### [Work instruction]
When you reach the line containing "4 месяца 1 день", repeat that line and each one after it exactly until the records end, leaving out pictures.

### [Data records]
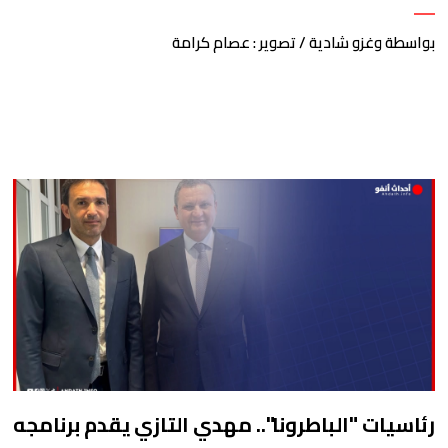
بواسطة وغزو شادية / تصوير : عصام كرامة
رئاسيات "الباطرونا".. مهدي التازي يقدم برنامجه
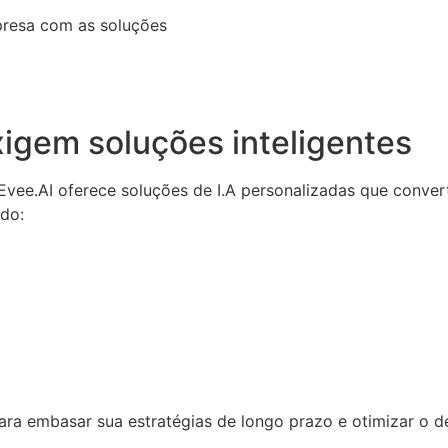
presa com as soluções
igem soluções inteligentes
a Evee.AI oferece soluções de I.A personalizadas que conv
ndo:
 para embasar sua estratégias de longo prazo e otimizar o 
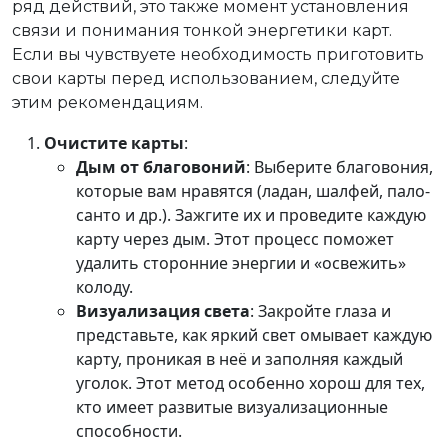
ряд действий, это также момент установления
связи и понимания тонкой энергетики карт.
Если вы чувствуете необходимость приготовить
свои карты перед использованием, следуйте
этим рекомендациям.
Очистите карты
:
Дым от благовоний
: Выберите благовония,
которые вам нравятся (ладан, шалфей, пало-
санто и др.). Зажгите их и проведите каждую
карту через дым. Этот процесс поможет
удалить сторонние энергии и «освежить»
колоду.
Визуализация света
: Закройте глаза и
представьте, как яркий свет омывает каждую
карту, проникая в неё и заполняя каждый
уголок. Этот метод особенно хорош для тех,
кто имеет развитые визуализационные
способности.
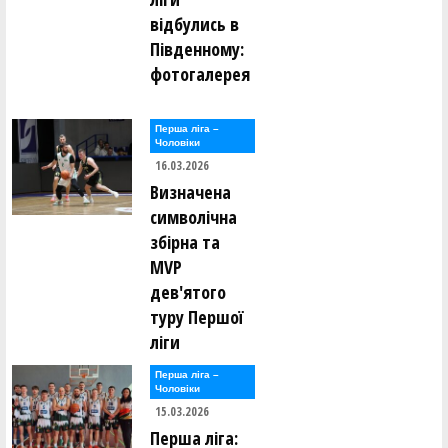
відбулись в
Південному:
фотогалерея
Перша лiга –
Чоловiки
16.03.2026
Визначена
символічна
збірна та
MVP
дев'ятого
туру Першої
ліги
Перша лiга –
Чоловiки
15.03.2026
Перша ліга:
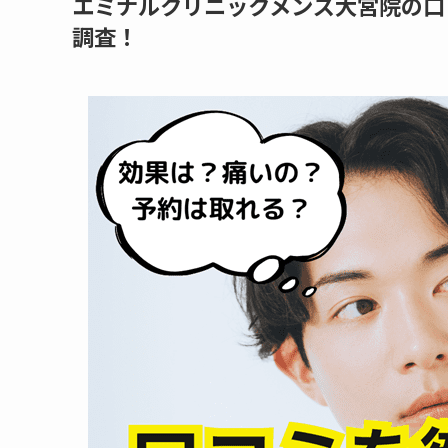
エミナルクリニックメンズ大宮院の口
調査！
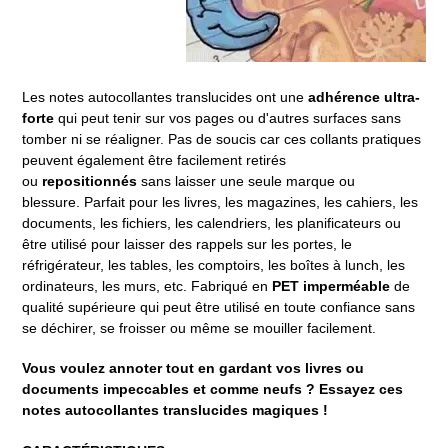
Les notes autocollantes translucides ont une
adhérence ultra-
forte
qui peut tenir sur vos pages ou d'autres surfaces sans
tomber ni se réaligner. Pas de soucis car ces collants pratiques
peuvent également être facilement retirés
ou
repositionnés
sans laisser une seule marque ou
blessure. Parfait pour les livres, les magazines, les cahiers, les
documents, les fichiers, les calendriers, les planificateurs ou
être utilisé pour laisser des rappels sur les portes, le
réfrigérateur, les tables, les comptoirs, les boîtes à lunch, les
ordinateurs, les murs, etc. Fabriqué en
PET imperméable
de
qualité supérieure qui peut être utilisé en toute confiance sans
se déchirer, se froisser ou même se mouiller facilement.
Vous voulez annoter tout en gardant vos livres ou
documents impeccables et comme neufs ? Essayez ces
notes autocollantes translucides magiques !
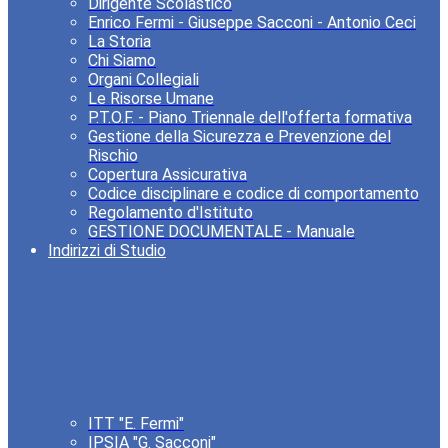
Dirigente Scolastico
Enrico Fermi - Giuseppe Sacconi - Antonio Ceci
La Storia
Chi Siamo
Organi Collegiali
Le Risorse Umane
P.T.O.F. - Piano Triennale dell'offerta formativa
Gestione della Sicurezza e Prevenzione del
Rischio
Copertura Assicurativa
Codice disciplinare e codice di comportamento
Regolamento d'Istituto
GESTIONE DOCUMENTALE - Manuale
Indirizzi di Studio
ITT "E. Fermi"
IPSIA "G. Sacconi"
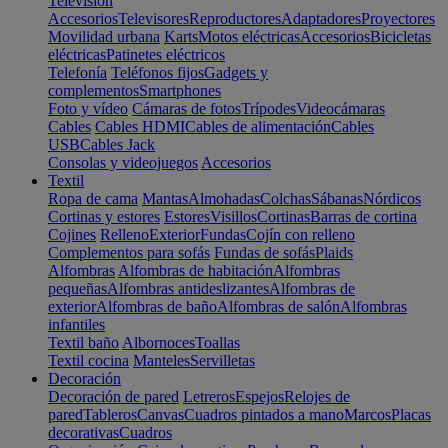
Televisión
Accesorios
Televisores
Reproductores
Adaptadores
Proyectores
Movilidad urbana
Karts
Motos eléctricas
Accesorios
Bicicletas
eléctricas
Patinetes eléctricos
Telefonía
Teléfonos fijos
Gadgets y
complementos
Smartphones
Foto y vídeo
Cámaras de fotos
Trípodes
Videocámaras
Cables
Cables HDMI
Cables de alimentación
Cables
USB
Cables Jack
Consolas y videojuegos
Accesorios
Textil
Ropa de cama
Mantas
Almohadas
Colchas
Sábanas
Nórdicos
Cortinas y estores
Estores
Visillos
Cortinas
Barras de cortina
Cojines
Relleno
Exterior
Fundas
Cojín con relleno
Complementos para sofás
Fundas de sofás
Plaids
Alfombras
Alfombras de habitación
Alfombras
pequeñas
Alfombras antideslizantes
Alfombras de
exterior
Alfombras de baño
Alfombras de salón
Alfombras
infantiles
Textil baño
Albornoces
Toallas
Textil cocina
Manteles
Servilletas
Decoración
Decoración de pared
Letreros
Espejos
Relojes de
pared
Tableros
Canvas
Cuadros pintados a mano
Marcos
Placas
decorativas
Cuadros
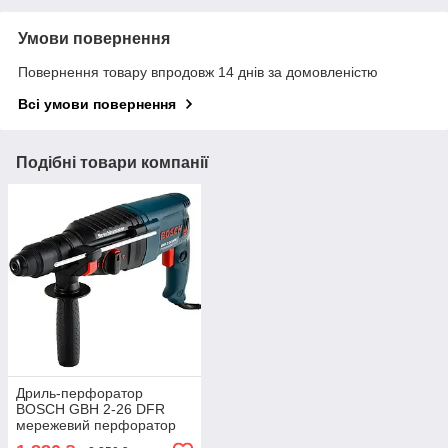
Умови повернення
Повернення товару впродовж 14 днів за домовленістю
Всі умови повернення
Подібні товари компанії
Дриль-перфоратор
BOSCH GBH 2-26 DFR
мережевий перфоратор
прямий прямий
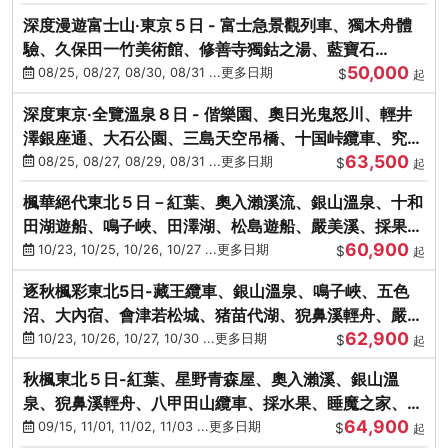
深度漫遊富士山‧東京５日 - 富士急景觀列車、獨木舟體
驗、久保田一竹美術館、修善寺獨鈷之湯、藍寶石
50,000
SAPHIR踴子號
08/25, 08/27, 08/30, 08/31 ...更多日期
$
起
深度東京‧全覽溫泉８日 - 偕樂園、奧日光鬼怒川、輕井
澤銀座通、大石公園、三島天空吊橋、十国峠纜車、究極
63,500
海鮮食べ放題
08/25, 08/27, 08/29, 08/31 ...更多日期
$
起
楓華絕代東北５日－紅葉、奧入瀨溪流、銀山溫泉、十和
田湖遊船、鳴子峽、田澤湖、松島遊船、嚴美溪、採果烤
60,900
牡蠣
10/23, 10/25, 10/26, 10/27 ...更多日期
$
起
逐秋楓彩東北5日-藏王纜車、銀山溫泉、鳴子峽、五色
沼、大內宿、會津若松城、猪苗代湖、猊鼻溪輕舟、嚴美
62,900
溪、松島海灣遊船
10/23, 10/26, 10/27, 10/30 ...更多日期
$
起
秋楓東北５日-紅葉、星野青森屋、奧入瀨溪、銀山溫
泉、猊鼻溪輕舟、八甲田山纜車、採水果、睡魔之家、法
64,900
式料理(不進免稅店)
09/15, 11/01, 11/02, 11/03 ...更多日期
$
起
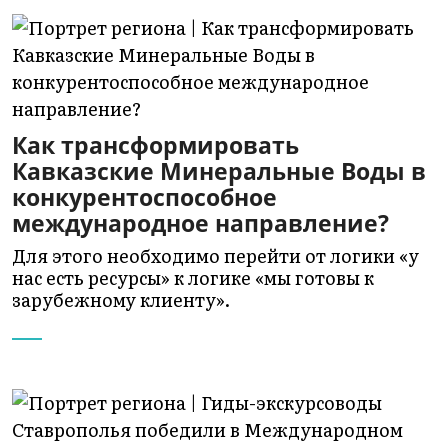
Как трансформировать
Кавказские Минеральные Воды в
конкурентоспособное
международное направление?
Для этого необходимо перейти от логики «у
нас есть ресурсы» к логике «мы готовы к
зарубежному клиенту».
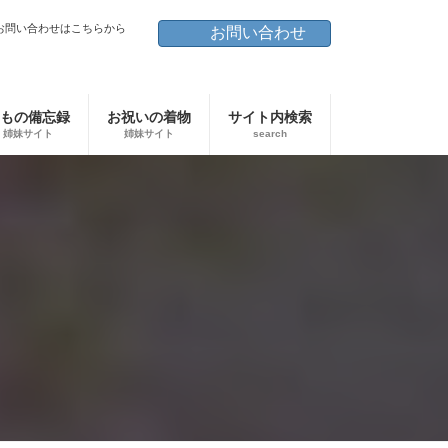
お問い合わせはこちらから
お問い合わせ
もの備忘録
お祝いの着物
サイト内検索
姉妹サイト
姉妹サイト
search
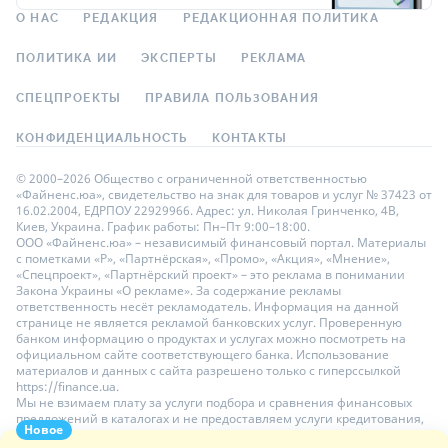
О НАС
РЕДАКЦИЯ
РЕДАКЦИОННАЯ ПОЛИТИКА
ПОЛИТИКА ИИ
ЭКСПЕРТЫ
РЕКЛАМА
СПЕЦПРОЕКТЫ
ПРАВИЛА ПОЛЬЗОВАНИЯ
КОНФИДЕНЦИАЛЬНОСТЬ
КОНТАКТЫ
© 2000–2026 Общество с ограниченной ответственностью
«Файненс.юа», свидетельство на знак для товаров и услуг № 37423 от
16.02.2004, ЕДРПОУ 22929966. Адрес: ул. Николая Гринченко, 4В,
Киев, Украина. График работы: Пн–Пт 9:00–18:00.
ООО «Файненс.юа» – независимый финансовый портал. Материалы
с пометками «Р», «Партнёрская», «Промо», «Акция», «Мнение»,
«Спецпроект», «Партнёрский проект» – это реклама в понимании
Закона Украины «О рекламе». За содержание рекламы
ответственность несёт рекламодатель. Информация на данной
странице не является рекламой банковских услуг. Проверенную
банком информацию о продуктах и услугах можно посмотреть на
официальном сайте соответствующего банка. Использование
материалов и данных с сайта разрешено только с гиперссылкой
https://finance.ua.
Мы не взимаем плату за услуги подбора и сравнения финансовых
предложений в каталогах и не предоставляем услуги кредитования,
Новое
размещения депозитов и страхования. Ваши личные данные на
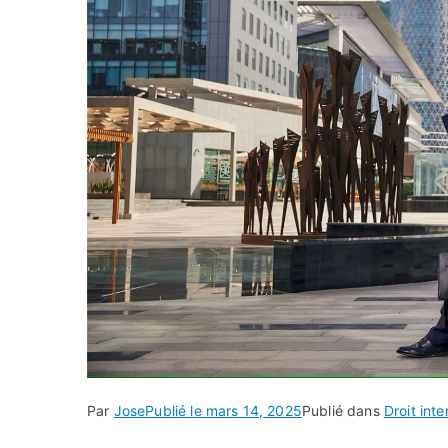
Par
Jose
Publié le
mars 14, 2025
Publié dans
Droit inte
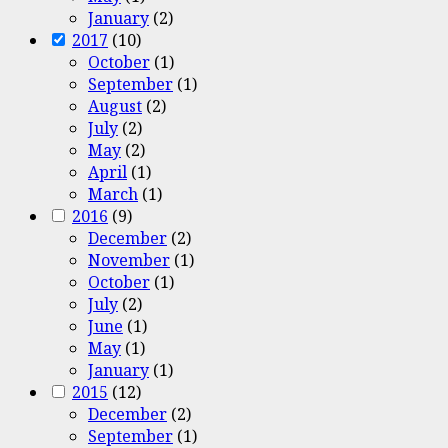
January
(2)
2017
(10)
October
(1)
September
(1)
August
(2)
July
(2)
May
(2)
April
(1)
March
(1)
2016
(9)
December
(2)
November
(1)
October
(1)
July
(2)
June
(1)
May
(1)
January
(1)
2015
(12)
December
(2)
September
(1)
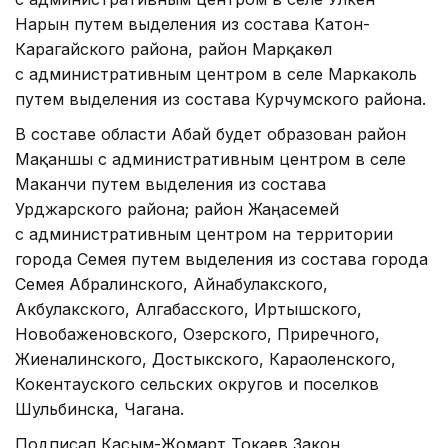
Нарын путем выделения из состава Катон-
Карагайского района, район Марқакөл
с административным центром в селе Маркаколь
путем выделения из состава Курчумского района.
В составе области Абай будет образован район
Мақаншы с административным центром в селе
Маканчи путем выделения из состава
Урджарского района; район Жаңасемей
с административным центром на территории
города Семея путем выделения из состава города
Семея Абралинского, Айнабулакского,
Акбулакского, Алгабасского, Иртышского,
Новобаженовского, Озерского, Приречного,
Жиеналинского, Достыкского, Караоленского,
Кокентауского сельских округов и поселков
Шульбинска, Чагана.
Подписал Касым-Жомарт Токаев Закон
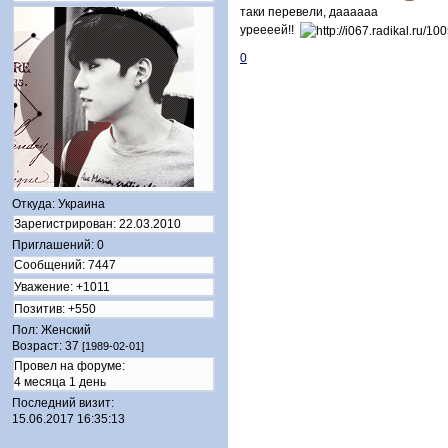
таки перевели, даааааа
уреееей!!
0
Откуда:
Украина
Зарегистрирован
: 22.03.2010
Приглашений:
0
Сообщений:
7447
Уважение:
+1011
Позитив:
+550
Пол:
Женский
Возраст:
37
[1989-02-01]
Провел на форуме:
4 месяца 1 день
Последний визит:
15.06.2017 16:35:13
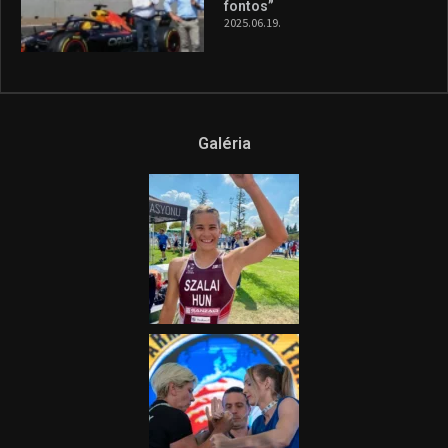
fontos”
2025.06.19.
Galéria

### [Answer]
4 месяца 1 день
Последний визит:
15.06.2017 16:35:13
fontos”
2025.06.19.
Galéria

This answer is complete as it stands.